Bilindiği gibi insan için dünya cazibe merkezidir, insan dünyaya kopmaz bir hırs ve raptiyeyle bağlıdır. Dolayısıyla insanın dünyadan istekleri önünde sınır yoktur. Her insan dört muhalin peşinde onları hırsla istemektedir, amma birisine de yetişmesi vaki değildir: Bu dört arzusu, sınırsız zenginlik, yaşlanmamak, hastalanmamak ve ölmemektir. İnsan her an bunlar için çaba sarf etmektedir. Fakat bunlara yetişmesi vaki değil, mümkün değildir.

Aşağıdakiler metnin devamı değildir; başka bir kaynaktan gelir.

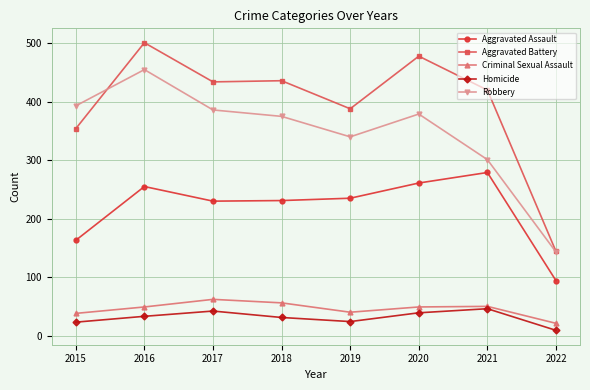

What is the highest value of the Aggravated Battery series?

501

Karun’un hazine anahtarları taşınamaz durumdaydı amma yine de zenginlik nihayetine yetişmemiştir. Peygamber der ki: “insanın batnına bir dere altın girerse tatmin etmez”. Dünya tarihinde bin yaş yaşayan çok insanlar genç kalma hevesinde kalmış, belli bir yaştan sonra yaşlanma devrine geçmiştir, Nuh (A.S.) 950 yıl yaşamış netice ölümle karşılaşmıştır. Hulasa insan ne kadar arzu etse de etsin ne sonsuz zenginliğe ne daimi sağlığa ne ölümsüzlüğe kavuşamaz, buna rağmen onlara kavuşmaktan vaz geçmez.

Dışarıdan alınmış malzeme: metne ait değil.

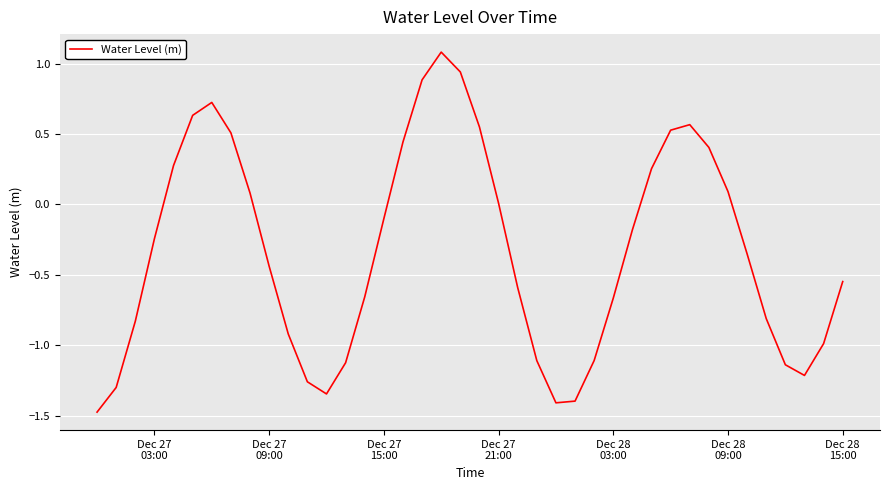

What is the smallest value displayed?

-1.5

İnsanın bu tükenmez arzuları birer hastalıktır, tedavisi peygamber (sav) tarafından belirtilmiştir: “ القناعة كنز لا ینفی kanaat tükenmez bir hazinedir” diyerek bu hastalıkların ilacını beyan etmiştir. Evet, kanaat sahibi bu dört matlubun peşinde koşmaz, yorulmaz. Zira O kanaat sayesinde izzetlidir, kendi meziyetini dünya malına kurban etmez, kanaatı olmayan ise her türlü maddeye esirdir, izzetini mala kurban edebilen huzursuz bir zavallıdır. .
Kanaatin varsa külli zenginsin.
Kanaat yoksa her dem fakirsin.
İnsanı sömüren kanaatsizliktir.
Kanaat sahibi şakirdir, şeriftir. Hakka namzet ol.